1938年、学位論文で次のような表現を彼は使っている。「この意味において日本島は人類生息以来日本人の故郷である…断じてアイヌの母地を占領して居住したものではない」「我らの先祖は気宇広大でよく他人種をいれて自己の種族に同化したのであった」。しかし、清野はこの直後から論調を転換し、人種的混合を完全否定する。人類が発祥してすぐに「日本人」は「日本」の地を占拠し以後連綿と現在まで続いていると主張するようになる。清野は『日本民族生成論』において「皇国のありがたさ」「日本民族の独自性ある生い立ち」を「数理」から立証した自説を読んで「日本国民としての自覚を増していただきたいため」にこの本を書いたとのべている。
彼の論文は学者らに歓迎されたが、「日本原人」とどのような人種が混じり、現在の日本人やアイヌ人になったのか明確にはされていなかった。また、坪井正五郎が原日本人論争においてアイヌ人の伝承であるコロボックルを利用していることを清野は強烈に批判したが、自らも古事記や日本書紀の伝承的内容である長脛彦に言及し、発掘された長身人骨と関連づけ自説の補強としている点を批判する人もいる。
1938年、生体染色の研究の総括をドイツ語論文として発行し評価を得た直後に「誠に奇妙なる精神状態」のうえに収集癖がこうじて、京都の古寺から教典や古文書を盗む窃盗事件を起こしてしまう。
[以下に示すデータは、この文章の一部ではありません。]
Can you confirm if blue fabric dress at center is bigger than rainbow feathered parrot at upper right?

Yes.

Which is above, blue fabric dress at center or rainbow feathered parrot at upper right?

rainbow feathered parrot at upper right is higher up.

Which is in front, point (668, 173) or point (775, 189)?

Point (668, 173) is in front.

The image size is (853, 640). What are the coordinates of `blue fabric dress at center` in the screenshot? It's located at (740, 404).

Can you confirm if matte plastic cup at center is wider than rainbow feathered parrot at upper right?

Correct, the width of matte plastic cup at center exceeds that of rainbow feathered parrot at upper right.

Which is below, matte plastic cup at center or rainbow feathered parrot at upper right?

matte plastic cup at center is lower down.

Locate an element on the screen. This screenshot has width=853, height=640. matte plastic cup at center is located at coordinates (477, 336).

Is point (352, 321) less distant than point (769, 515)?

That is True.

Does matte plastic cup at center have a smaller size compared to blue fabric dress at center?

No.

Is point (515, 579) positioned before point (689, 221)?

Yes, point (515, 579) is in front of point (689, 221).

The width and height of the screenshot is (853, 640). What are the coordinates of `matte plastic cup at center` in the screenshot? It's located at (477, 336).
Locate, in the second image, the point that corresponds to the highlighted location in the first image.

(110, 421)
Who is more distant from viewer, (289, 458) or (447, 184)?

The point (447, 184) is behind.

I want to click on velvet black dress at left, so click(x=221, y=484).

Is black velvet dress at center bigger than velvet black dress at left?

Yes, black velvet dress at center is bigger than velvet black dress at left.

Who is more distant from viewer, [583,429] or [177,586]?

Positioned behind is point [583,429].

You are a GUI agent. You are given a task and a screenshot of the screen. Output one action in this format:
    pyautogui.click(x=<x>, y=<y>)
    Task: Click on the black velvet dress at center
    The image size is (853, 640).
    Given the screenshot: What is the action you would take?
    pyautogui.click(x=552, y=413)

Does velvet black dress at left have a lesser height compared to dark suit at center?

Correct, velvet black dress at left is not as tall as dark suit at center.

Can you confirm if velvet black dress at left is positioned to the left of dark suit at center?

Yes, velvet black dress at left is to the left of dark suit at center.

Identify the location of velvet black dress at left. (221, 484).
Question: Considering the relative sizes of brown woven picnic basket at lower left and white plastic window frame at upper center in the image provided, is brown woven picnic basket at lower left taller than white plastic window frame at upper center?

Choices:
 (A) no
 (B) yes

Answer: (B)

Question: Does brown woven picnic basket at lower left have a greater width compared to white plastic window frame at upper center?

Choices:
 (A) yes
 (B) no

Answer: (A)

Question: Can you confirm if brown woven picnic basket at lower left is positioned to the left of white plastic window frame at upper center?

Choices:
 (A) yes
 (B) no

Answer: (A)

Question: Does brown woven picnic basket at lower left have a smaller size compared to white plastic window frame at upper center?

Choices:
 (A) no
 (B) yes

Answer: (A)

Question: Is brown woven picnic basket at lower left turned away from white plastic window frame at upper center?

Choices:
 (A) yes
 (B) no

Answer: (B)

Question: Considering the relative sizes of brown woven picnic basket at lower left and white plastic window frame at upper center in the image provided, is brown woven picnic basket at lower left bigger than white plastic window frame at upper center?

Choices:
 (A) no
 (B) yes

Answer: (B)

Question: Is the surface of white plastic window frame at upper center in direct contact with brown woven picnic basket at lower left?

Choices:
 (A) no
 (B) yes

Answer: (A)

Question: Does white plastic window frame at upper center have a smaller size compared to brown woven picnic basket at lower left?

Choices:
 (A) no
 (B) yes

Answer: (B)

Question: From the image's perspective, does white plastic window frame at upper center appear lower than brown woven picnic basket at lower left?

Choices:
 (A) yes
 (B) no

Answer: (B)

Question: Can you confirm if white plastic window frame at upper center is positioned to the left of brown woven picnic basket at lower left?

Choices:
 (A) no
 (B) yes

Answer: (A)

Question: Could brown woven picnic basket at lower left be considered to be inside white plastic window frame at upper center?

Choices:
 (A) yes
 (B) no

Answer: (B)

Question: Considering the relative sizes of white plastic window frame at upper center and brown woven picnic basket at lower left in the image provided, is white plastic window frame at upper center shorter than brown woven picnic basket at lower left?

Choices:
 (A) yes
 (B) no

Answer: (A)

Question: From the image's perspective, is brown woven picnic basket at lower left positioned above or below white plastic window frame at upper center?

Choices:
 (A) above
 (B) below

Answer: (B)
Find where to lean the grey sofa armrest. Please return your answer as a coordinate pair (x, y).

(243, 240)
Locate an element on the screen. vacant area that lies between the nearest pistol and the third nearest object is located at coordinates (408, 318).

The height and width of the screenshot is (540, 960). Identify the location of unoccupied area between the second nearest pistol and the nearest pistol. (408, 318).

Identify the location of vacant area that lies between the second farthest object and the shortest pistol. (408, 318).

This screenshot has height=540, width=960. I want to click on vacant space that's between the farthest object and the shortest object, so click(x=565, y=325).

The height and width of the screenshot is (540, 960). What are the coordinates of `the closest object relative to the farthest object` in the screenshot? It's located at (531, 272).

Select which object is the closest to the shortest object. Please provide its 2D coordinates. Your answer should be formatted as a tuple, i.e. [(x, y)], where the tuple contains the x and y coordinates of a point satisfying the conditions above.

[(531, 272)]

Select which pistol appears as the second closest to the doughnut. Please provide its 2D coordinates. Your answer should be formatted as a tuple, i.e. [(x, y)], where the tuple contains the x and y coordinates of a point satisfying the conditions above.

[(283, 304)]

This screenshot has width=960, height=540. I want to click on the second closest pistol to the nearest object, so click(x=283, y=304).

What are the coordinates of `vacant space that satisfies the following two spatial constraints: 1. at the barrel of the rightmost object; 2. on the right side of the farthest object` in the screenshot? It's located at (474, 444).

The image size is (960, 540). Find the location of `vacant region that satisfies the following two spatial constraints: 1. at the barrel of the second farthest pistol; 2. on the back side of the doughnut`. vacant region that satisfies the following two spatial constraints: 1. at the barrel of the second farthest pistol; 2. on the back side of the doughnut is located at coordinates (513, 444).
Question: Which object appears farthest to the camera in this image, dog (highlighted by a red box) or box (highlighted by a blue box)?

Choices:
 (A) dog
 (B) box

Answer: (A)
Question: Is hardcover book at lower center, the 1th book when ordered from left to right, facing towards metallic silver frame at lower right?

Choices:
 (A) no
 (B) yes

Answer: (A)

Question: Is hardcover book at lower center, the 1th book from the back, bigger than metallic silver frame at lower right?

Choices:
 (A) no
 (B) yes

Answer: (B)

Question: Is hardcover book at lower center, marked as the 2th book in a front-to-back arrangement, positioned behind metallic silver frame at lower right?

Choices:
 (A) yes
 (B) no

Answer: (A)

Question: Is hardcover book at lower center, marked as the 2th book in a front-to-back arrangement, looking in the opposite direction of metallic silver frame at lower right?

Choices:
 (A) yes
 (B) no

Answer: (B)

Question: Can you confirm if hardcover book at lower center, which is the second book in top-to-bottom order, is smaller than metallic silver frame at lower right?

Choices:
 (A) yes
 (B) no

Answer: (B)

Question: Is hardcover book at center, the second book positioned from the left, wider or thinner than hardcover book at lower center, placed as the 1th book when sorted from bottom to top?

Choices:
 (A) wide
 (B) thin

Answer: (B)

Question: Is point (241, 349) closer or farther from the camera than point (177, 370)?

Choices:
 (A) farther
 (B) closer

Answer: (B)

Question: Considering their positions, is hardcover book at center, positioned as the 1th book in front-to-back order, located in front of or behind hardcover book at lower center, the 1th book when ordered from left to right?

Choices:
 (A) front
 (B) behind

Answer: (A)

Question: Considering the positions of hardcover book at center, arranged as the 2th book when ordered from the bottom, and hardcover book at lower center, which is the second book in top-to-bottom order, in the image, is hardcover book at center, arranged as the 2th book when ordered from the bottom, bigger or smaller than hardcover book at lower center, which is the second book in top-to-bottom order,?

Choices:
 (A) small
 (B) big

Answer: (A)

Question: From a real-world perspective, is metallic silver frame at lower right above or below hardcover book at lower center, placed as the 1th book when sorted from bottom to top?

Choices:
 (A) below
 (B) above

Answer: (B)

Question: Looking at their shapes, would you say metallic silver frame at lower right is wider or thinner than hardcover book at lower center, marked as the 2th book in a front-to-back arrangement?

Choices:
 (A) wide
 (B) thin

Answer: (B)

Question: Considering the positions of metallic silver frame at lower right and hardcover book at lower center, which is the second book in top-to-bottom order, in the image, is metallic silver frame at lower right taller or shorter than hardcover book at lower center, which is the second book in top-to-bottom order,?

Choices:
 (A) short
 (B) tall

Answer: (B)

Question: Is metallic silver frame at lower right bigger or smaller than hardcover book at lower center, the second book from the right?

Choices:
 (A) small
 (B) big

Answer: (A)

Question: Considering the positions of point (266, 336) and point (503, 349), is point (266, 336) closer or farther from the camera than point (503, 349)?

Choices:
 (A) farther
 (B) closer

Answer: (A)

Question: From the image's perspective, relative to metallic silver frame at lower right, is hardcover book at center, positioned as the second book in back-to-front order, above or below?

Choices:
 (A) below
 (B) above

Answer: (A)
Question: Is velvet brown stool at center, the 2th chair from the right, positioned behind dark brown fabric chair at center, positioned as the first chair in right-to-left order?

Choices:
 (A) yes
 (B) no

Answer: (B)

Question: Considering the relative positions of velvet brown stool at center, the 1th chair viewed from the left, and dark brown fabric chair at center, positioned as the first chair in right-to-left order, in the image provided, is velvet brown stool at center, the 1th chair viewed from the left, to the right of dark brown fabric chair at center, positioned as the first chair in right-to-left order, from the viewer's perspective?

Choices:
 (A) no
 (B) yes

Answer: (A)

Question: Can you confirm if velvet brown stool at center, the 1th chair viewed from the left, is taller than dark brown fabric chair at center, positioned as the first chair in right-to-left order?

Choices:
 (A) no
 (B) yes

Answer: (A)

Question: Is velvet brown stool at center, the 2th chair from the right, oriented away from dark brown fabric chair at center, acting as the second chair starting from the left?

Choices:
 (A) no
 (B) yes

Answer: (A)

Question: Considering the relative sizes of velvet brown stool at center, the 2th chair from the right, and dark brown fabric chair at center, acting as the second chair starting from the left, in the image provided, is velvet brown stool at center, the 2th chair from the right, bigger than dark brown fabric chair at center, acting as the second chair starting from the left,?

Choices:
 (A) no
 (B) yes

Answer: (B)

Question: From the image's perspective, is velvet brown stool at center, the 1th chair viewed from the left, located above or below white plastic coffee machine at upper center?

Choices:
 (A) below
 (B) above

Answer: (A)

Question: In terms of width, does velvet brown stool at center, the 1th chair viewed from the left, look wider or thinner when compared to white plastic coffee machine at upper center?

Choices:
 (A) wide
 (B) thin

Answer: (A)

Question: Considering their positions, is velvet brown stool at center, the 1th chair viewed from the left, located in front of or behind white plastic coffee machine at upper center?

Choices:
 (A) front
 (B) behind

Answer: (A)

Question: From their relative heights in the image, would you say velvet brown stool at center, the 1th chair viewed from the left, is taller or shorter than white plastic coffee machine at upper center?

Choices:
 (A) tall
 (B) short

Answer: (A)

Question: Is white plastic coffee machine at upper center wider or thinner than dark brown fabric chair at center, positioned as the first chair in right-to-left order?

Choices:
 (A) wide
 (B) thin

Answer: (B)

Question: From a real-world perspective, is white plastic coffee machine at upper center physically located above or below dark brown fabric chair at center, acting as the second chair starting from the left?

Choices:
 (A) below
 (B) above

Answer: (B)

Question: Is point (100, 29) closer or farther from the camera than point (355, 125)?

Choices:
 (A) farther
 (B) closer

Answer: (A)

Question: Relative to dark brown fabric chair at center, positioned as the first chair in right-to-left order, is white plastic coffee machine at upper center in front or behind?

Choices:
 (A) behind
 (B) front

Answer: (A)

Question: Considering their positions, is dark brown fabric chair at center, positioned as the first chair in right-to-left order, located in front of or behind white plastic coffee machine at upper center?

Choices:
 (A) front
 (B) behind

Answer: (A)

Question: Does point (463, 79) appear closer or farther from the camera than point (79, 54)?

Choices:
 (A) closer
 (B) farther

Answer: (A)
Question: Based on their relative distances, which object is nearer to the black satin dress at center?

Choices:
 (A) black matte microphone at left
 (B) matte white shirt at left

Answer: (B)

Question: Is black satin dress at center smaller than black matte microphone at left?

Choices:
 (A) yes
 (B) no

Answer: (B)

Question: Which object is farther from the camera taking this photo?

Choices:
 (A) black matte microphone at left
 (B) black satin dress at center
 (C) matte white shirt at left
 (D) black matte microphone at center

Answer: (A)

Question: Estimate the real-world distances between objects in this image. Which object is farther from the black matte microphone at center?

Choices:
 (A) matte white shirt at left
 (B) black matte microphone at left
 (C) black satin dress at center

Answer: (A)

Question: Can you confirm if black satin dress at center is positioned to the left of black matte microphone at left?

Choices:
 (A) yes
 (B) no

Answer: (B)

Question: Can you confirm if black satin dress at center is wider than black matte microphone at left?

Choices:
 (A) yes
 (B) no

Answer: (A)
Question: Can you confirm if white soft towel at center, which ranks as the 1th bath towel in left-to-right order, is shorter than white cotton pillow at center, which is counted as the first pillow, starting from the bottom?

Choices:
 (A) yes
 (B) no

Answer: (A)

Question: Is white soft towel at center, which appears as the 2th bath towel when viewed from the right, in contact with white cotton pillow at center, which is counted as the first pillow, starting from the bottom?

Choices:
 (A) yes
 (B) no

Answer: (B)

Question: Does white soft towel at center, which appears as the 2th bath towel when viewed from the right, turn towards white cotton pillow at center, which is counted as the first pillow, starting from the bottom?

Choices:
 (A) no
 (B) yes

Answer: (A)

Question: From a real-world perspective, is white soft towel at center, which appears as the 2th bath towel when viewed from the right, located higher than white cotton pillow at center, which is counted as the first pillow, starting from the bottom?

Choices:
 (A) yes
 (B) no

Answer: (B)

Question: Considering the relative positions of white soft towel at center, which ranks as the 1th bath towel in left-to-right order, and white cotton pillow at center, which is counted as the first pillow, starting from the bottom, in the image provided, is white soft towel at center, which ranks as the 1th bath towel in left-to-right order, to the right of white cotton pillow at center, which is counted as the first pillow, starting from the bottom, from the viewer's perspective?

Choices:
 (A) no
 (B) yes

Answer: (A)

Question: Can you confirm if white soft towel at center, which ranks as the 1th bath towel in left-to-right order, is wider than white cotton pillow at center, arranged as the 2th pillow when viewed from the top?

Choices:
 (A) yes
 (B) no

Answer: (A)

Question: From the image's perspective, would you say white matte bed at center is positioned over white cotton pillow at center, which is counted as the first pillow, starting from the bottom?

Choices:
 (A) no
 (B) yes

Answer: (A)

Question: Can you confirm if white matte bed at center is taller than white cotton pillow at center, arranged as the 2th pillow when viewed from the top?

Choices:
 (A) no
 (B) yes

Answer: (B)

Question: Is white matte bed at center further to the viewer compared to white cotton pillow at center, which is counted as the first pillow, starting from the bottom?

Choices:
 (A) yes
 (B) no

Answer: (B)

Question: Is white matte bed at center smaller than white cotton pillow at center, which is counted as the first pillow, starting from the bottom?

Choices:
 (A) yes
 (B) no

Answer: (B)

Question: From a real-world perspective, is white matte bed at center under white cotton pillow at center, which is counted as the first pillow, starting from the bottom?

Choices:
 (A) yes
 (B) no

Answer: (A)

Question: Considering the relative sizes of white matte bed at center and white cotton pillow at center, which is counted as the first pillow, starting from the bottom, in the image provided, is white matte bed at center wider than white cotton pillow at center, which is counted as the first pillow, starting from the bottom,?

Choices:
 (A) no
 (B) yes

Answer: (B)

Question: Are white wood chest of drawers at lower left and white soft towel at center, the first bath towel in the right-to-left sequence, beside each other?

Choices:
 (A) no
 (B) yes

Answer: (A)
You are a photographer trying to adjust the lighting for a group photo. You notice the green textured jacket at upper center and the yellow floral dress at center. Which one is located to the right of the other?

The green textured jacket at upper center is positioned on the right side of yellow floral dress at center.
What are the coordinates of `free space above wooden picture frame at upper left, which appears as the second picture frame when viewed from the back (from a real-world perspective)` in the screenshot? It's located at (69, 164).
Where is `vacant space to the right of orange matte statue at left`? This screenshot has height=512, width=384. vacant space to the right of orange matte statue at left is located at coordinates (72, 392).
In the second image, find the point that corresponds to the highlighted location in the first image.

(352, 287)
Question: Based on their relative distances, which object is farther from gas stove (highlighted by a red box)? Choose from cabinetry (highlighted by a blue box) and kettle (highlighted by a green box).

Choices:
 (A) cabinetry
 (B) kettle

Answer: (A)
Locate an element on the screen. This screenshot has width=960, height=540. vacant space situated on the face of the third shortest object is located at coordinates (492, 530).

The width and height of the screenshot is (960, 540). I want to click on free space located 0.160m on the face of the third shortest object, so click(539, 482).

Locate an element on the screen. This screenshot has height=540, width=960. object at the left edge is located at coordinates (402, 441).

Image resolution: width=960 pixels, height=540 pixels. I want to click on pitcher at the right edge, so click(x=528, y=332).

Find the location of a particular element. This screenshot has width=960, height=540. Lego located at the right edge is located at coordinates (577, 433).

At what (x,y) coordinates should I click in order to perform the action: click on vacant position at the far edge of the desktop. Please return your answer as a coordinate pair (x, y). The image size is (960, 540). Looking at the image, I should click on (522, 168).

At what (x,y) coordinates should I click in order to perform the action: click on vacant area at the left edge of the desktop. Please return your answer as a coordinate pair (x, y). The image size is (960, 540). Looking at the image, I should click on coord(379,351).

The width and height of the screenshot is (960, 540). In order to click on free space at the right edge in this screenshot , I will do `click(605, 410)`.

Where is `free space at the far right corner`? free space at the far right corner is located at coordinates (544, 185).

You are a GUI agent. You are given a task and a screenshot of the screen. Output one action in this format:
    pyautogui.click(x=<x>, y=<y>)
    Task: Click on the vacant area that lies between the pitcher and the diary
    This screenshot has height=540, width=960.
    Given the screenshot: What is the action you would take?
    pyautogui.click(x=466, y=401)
そのため、彼は在籍する京都大学を辞職させられてしまう。彼は逮捕され、有罪判決を受ける。
1941年、上京。太平洋協会の嘱託となり、大東亜共栄圏建設に人類学者として参加する。また、満州731部隊の病理解剖の最高顧問を務める。
清野は太平洋協会では大東亜共栄圏建設における国民のイデオロギー的統一を積極的に企てた。また731部隊に対しては人材確保・指導などに「異常なまでにてこ入れした」(石井四郎発言)戦後彼はアメリカとの密約に基づき戦犯追及を逃れ、依然として医学と考古学の分野で影響力を残していく。
石井四郎は京都大学における清野の愛弟子である。
現在、彼の収集した資料は「清野謙次コレクション」としてしばしば展覧会が開かれている。日本各地の遺蹟から出土した人骨は京都大學自然人類学研究室に、考古民俗資料は大阪府立近つ飛鳥博物館に、藏書は東京大学や天理大学などに納められている。